Using DNS names and changing those on the fly leaves quite a time gap due to DNS caching.

On the (on-topic) network/transport layers, you could either use NAT across a load balancer (cluster) and hide the real host addresses behind that (easy but awkward due to NAT, might require some beefy hardware), or use virtual IP addresses (much more elegant):

  • Each server uses two addresses: a dedicated one for management & synchronization, and a virtual one, shared with its failover partner and used by clients
  • For a failover, you simply change the routing of the virtual address range (or for single addresses). That could be done by route advertisement or on an in-front router (cluster).

In any case, make sure you have a good recovery scheme to return to normal operation - after a failover, the synchronization / replication direction needs to be reversed temporarily to update the main production servers. This is often much more difficult than mirroring application data across locations.


If your users surf through a firewall, they sometimes have the ability of load balancing etc. Speaking of FortiGate devices, there it's called Virtual Server.

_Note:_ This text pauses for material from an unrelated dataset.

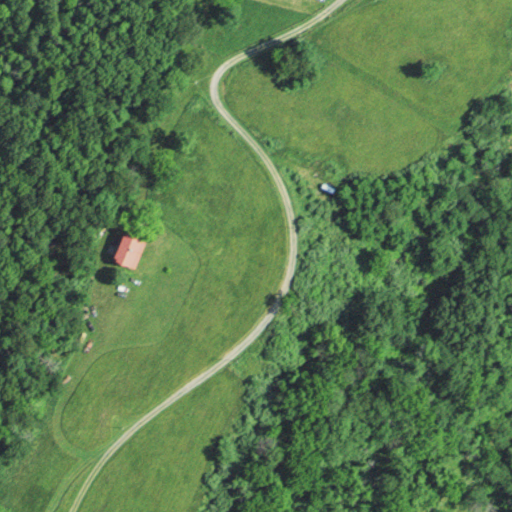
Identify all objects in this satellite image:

You give it an IP address, the one the DNS server points to and then you give it one or more IP addresses, those of the servers which host the service. You can select different methods of load balancing and even do health checks for those IPs.

The downside is, that (AFAIK) the traffic goes through this firewall in any case: Let's say you have SiteA and SiteB, your main service and Firewall are located in Site1, your load balancer points your traffic to an IP in SiteA and to the secondary IP in SiteB. Now if not only the service fails but the whole uplink or infrastructure of SiteA, and the Firewall of SiteA won't be available, than the load balancer won't direct traffic to SiteB obviously.

  • The question is about warm failover across data centers. That includes the gateways.
    – Zac67
    Sep 17 '21 at 14:42
  • Oh, you're right. Nevertheless, some companies have a central firewall connecting its data centers, hosted even by the provider and often referred to as VDOM, which definitely might have this type of capabilities. In this case it would be ideal.
    – josibu
    Sep 17 '21 at 15:02
  • Sure, but that wasn't really the question. Btw, on a Fortigate a VDOM is a virtual management and routing domain that may be delegated to other administrators. Central firewalls are usually dedicated.